Installing Homebrew
Homebrew is a tool installer for Mac. Think of it like an App Store, but for developer tools that don't live in the regular App Store. Vibecheck uses it to install the other things you need (Node.js, Claude Code). You only install it once.
How It Works
The extension handles this automatically. When you reach the Tools step, click "Install Homebrew" and a terminal window will open. Follow the prompts — you'll need to type your Mac password once.
It's Not Working
What even is a terminal? I've never seen one before.›
A terminal is a way to type instructions directly to your computer — like texting your Mac instead of clicking buttons. It looks old-fashioned and a bit intimidating, but it's completely normal. Every professional developer uses one daily. The terminal that Vibecheck opens is doing one specific job (installing Homebrew) and you don't need to type anything in it yourself — just leave it open and let it run.
A black terminal window just opened — is that normal?›
Yes. That's the Homebrew installer running. Don't close it. Leave it open until you see a "Installation successful" message or the cursor returns to a % prompt.

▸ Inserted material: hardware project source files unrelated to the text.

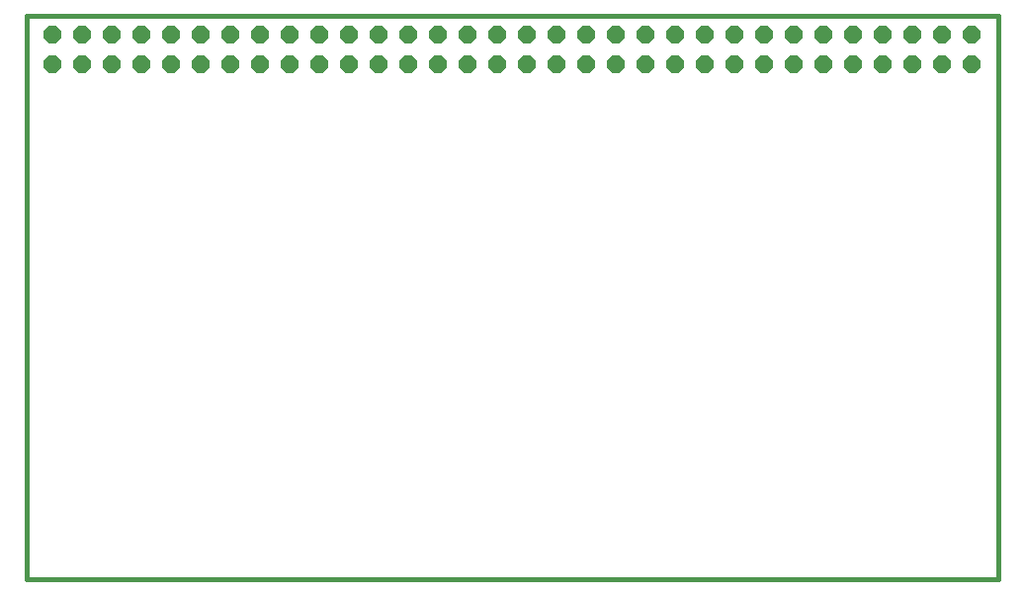
<source format=gbs>
G75*
G70*
%OFA0B0*%
%FSLAX24Y24*%
%IPPOS*%
%LPD*%
%AMOC8*
5,1,8,0,0,1.08239X$1,22.5*
%
%ADD10C,0.0160*%
%ADD11OC8,0.0600*%
D10*
X000187Y000189D02*
X000187Y019189D01*
X032937Y019189D01*
X032937Y000189D01*
X000187Y000189D01*
D11*
X001062Y017564D03*
X002062Y017564D03*
X003062Y017564D03*
X004062Y017564D03*
X005062Y017564D03*
X006062Y017564D03*
X007062Y017564D03*
X008062Y017564D03*
X009062Y017564D03*
X010062Y017564D03*
X011062Y017564D03*
X012062Y017564D03*
X013062Y017564D03*
X014062Y017564D03*
X015062Y017564D03*
X016062Y017564D03*
X017062Y017564D03*
X018062Y017564D03*
X019062Y017564D03*
X020062Y017564D03*
X021062Y017564D03*
X022062Y017564D03*
X023062Y017564D03*
X024062Y017564D03*
X025062Y017564D03*
X026062Y017564D03*
X027062Y017564D03*
X028062Y017564D03*
X029062Y017564D03*
X030062Y017564D03*
X031062Y017564D03*
X032062Y017564D03*
X032062Y018564D03*
X031062Y018564D03*
X030062Y018564D03*
X029062Y018564D03*
X028062Y018564D03*
X027062Y018564D03*
X026062Y018564D03*
X025062Y018564D03*
X024062Y018564D03*
X023062Y018564D03*
X022062Y018564D03*
X021062Y018564D03*
X020062Y018564D03*
X019062Y018564D03*
X018062Y018564D03*
X017062Y018564D03*
X016062Y018564D03*
X015062Y018564D03*
X014062Y018564D03*
X013062Y018564D03*
X012062Y018564D03*
X011062Y018564D03*
X010062Y018564D03*
X009062Y018564D03*
X008062Y018564D03*
X007062Y018564D03*
X006062Y018564D03*
X005062Y018564D03*
X004062Y018564D03*
X003062Y018564D03*
X002062Y018564D03*
X001062Y018564D03*
M02*

</source>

It's asking for my password — is this safe?›
Yes, completely safe. Homebrew is asking your Mac for permission to install software — the same permission Mac asks for when you install any app. The password goes directly to macOS (your operating system), not to Homebrew, Vibecheck, or the internet. It's the same Mac login password you use when your computer starts up. Type it and press Enter. You won't see any dots or characters as you type — that's a Mac security feature, not a bug.
I typed my password but nothing is happening›
You may have typed it wrong (it's hard without visual feedback). Press Enter anyway. If it says "Sorry, try again", type it again more carefully. Make sure Caps Lock is off.
A popup appeared asking to install "Xcode Command Line Tools" — what is that?›
That's expected — click Install. Xcode Command Line Tools are basic developer utilities Mac needs before it can install anything else. Think of them as the foundation everything else gets built on. It's free, it's safe, and Homebrew needs it. The download can take 5–20 minutes depending on your internet speed. Once it's done, Homebrew will continue automatically.
It failed — something about permissions or "can't install"›
This usually means the password was wrong. Try clicking "Install Homebrew" again and retype your Mac login password carefully. If it keeps failing, your Mac account may not have admin rights — common on work Macs. In that case, use a personal Mac, or ask IT to install: Homebrew, Node.js 18+, and Claude Code (npm install -g @anthropic-ai/claude-code).
The terminal closed but the extension still shows Homebrew as not installed›
Click "Check Again" in the extension. The extension checks for Homebrew every few seconds — it may just need a moment. If it's still not detected after 30 seconds, click "Install Homebrew" again.
It's been running for 10+ minutes›
That's normal. On first install, Homebrew also installs Apple's Xcode Command Line Tools, which can take 5–15 minutes depending on your internet speed. A progress bar or spinning indicator should be visible in the terminal. Don't close it — just let it run.
I'm on a work Mac and I don't have admin access›
Homebrew requires admin privileges to install. If your work Mac doesn't allow it, you'll need to either use a personal Mac or have IT install the tools manually: Homebrew, Node.js 18+, and Claude Code CLI (npm install -g @anthropic-ai/claude-code).